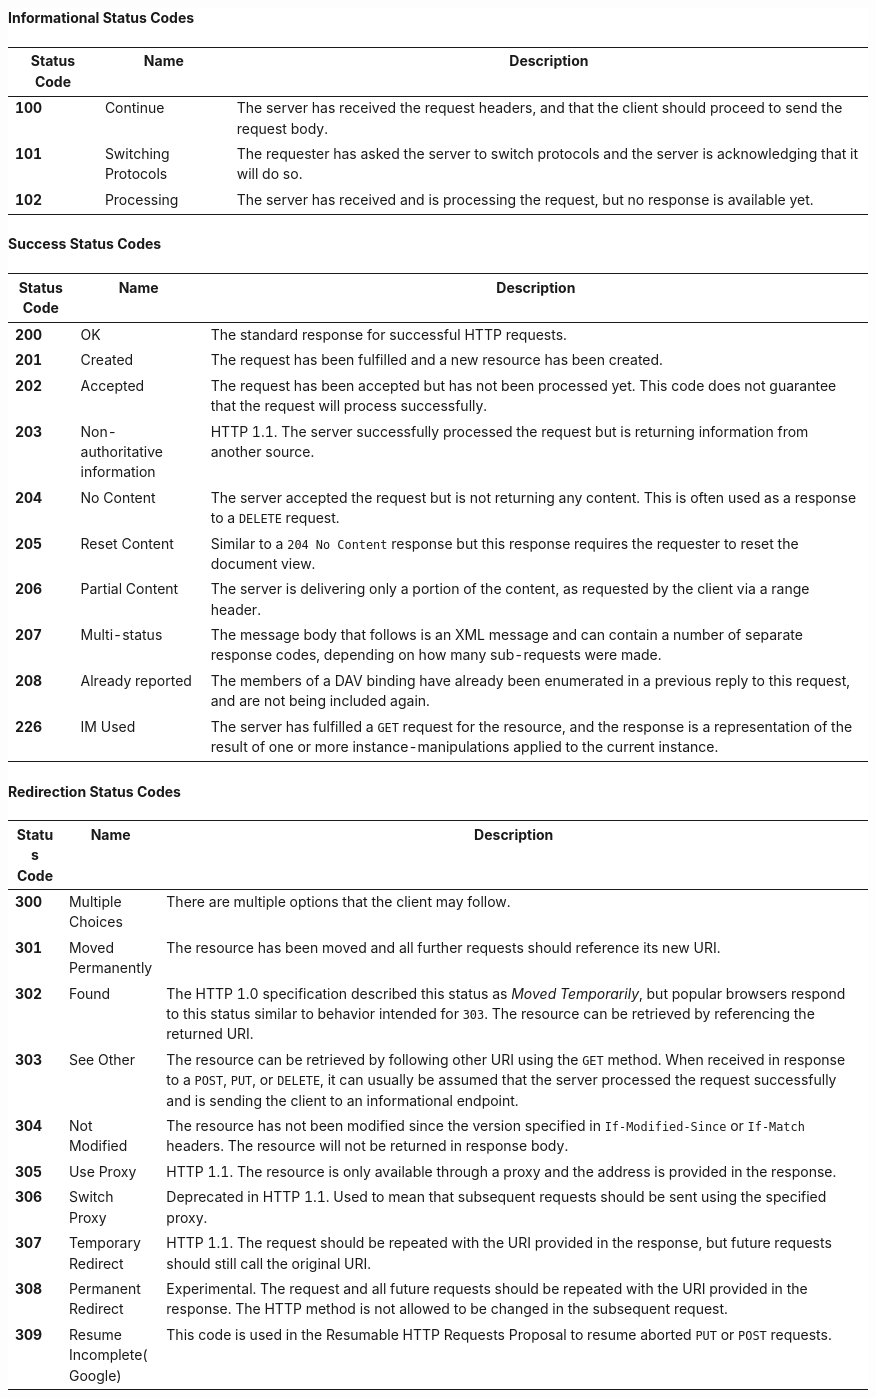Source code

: #### Informational Status Codes

Status Code | Name | Description
------------|------|------------
**100** | Continue | The server has received the request headers, and that the client should proceed to send the request body.
**101** | Switching Protocols | The requester has asked the server to switch protocols and the server is acknowledging that it will do so.
**102** | Processing | The server has received and is processing the request, but no response is available yet.

#### Success Status Codes

Status Code | Name | Description
------------|------|------------
**200** | OK | The standard response for successful HTTP requests.
**201** | Created | The request has been fulfilled and a new resource has been created.
**202** | Accepted | The request has been accepted but has not been processed yet. This code does not guarantee that the request will process successfully.
**203** | Non-authoritative information | HTTP 1.1. The server successfully processed the request but is returning information from another source.
**204** | No Content | The server accepted the request but is not returning any content. This is often used as a response to a `DELETE` request.
**205** | Reset Content | Similar to a `204 No Content` response but this response requires the requester to reset the document view.
**206** | Partial Content | The server is delivering only a portion of the content, as requested by the client via a range header.
**207** | Multi-status | The message body that follows is an XML message and can contain a number of separate response codes, depending on how many sub-requests were made.
**208** | Already reported | The members of a DAV binding have already been enumerated in a previous reply to this request, and are not being included again.
**226** | IM Used | The server has fulfilled a `GET` request for the resource, and the response is a representation of the result of one or more instance-manipulations applied to the current instance.

#### Redirection Status Codes

Status Code | Name | Description
------------|------|------------
**300** | Multiple Choices | There are multiple options that the client may follow.
**301** | Moved Permanently | The resource has been moved and all further requests should reference its new URI.
**302** | Found | The HTTP 1.0 specification described this status as *Moved Temporarily*, but popular browsers respond to this status similar to behavior intended for `303`. The resource can be retrieved by referencing the returned URI.
**303** | See Other | The resource can be retrieved by following other URI using the `GET` method. When received in response to a `POST`, `PUT`, or `DELETE`, it can usually be assumed that the server processed the request successfully and is sending the client to an informational endpoint.
**304** | Not Modified | The resource has not been modified since the version specified in `If-Modified-Since` or `If-Match` headers. The resource will not be returned in response body.
**305** | Use Proxy | HTTP 1.1. The resource is only available through a proxy and the address is provided in the response.
**306** | Switch Proxy | Deprecated in HTTP 1.1. Used to mean that subsequent requests should be sent using the specified proxy.
**307** | Temporary Redirect | HTTP 1.1. The request should be repeated with the URI provided in the response, but future requests should still call the original URI.
**308** | Permanent Redirect | Experimental. The request and all future requests should be repeated with the URI provided in the response. The HTTP method is not allowed to be changed in the subsequent request.
**309** | Resume Incomplete(Google) | This code is used in the Resumable HTTP Requests Proposal to resume aborted `PUT` or `POST` requests.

- [THE PROBLEM]
Pictures in the entries are to be skipped, and everything else repeated word for word.

- [PROBLEM SOLUTION]
Source code

: #### Informational Status Codes

Status Code | Name | Description
------------|------|------------
**100** | Continue | The server has received the request headers, and that the client should proceed to send the request body.
**101** | Switching Protocols | The requester has asked the server to switch protocols and the server is acknowledging that it will do so.
**102** | Processing | The server has received and is processing the request, but no response is available yet.

#### Success Status Codes

Status Code | Name | Description
------------|------|------------
**200** | OK | The standard response for successful HTTP requests.
**201** | Created | The request has been fulfilled and a new resource has been created.
**202** | Accepted | The request has been accepted but has not been processed yet. This code does not guarantee that the request will process successfully.
**203** | Non-authoritative information | HTTP 1.1. The server successfully processed the request but is returning information from another source.
**204** | No Content | The server accepted the request but is not returning any content. This is often used as a response to a `DELETE` request.
**205** | Reset Content | Similar to a `204 No Content` response but this response requires the requester to reset the document view.
**206** | Partial Content | The server is delivering only a portion of the content, as requested by the client via a range header.
**207** | Multi-status | The message body that follows is an XML message and can contain a number of separate response codes, depending on how many sub-requests were made.
**208** | Already reported | The members of a DAV binding have already been enumerated in a previous reply to this request, and are not being included again.
**226** | IM Used | The server has fulfilled a `GET` request for the resource, and the response is a representation of the result of one or more instance-manipulations applied to the current instance.

#### Redirection Status Codes

Status Code | Name | Description
------------|------|------------
**300** | Multiple Choices | There are multiple options that the client may follow.
**301** | Moved Permanently | The resource has been moved and all further requests should reference its new URI.
**302** | Found | The HTTP 1.0 specification described this status as *Moved Temporarily*, but popular browsers respond to this status similar to behavior intended for `303`. The resource can be retrieved by referencing the returned URI.
**303** | See Other | The resource can be retrieved by following other URI using the `GET` method. When received in response to a `POST`, `PUT`, or `DELETE`, it can usually be assumed that the server processed the request successfully and is sending the client to an informational endpoint.
**304** | Not Modified | The resource has not been modified since the version specified in `If-Modified-Since` or `If-Match` headers. The resource will not be returned in response body.
**305** | Use Proxy | HTTP 1.1. The resource is only available through a proxy and the address is provided in the response.
**306** | Switch Proxy | Deprecated in HTTP 1.1. Used to mean that subsequent requests should be sent using the specified proxy.
**307** | Temporary Redirect | HTTP 1.1. The request should be repeated with the URI provided in the response, but future requests should still call the original URI.
**308** | Permanent Redirect | Experimental. The request and all future requests should be repeated with the URI provided in the response. The HTTP method is not allowed to be changed in the subsequent request.
**309** | Resume Incomplete(Google) | This code is used in the Resumable HTTP Requests Proposal to resume aborted `PUT` or `POST` requests.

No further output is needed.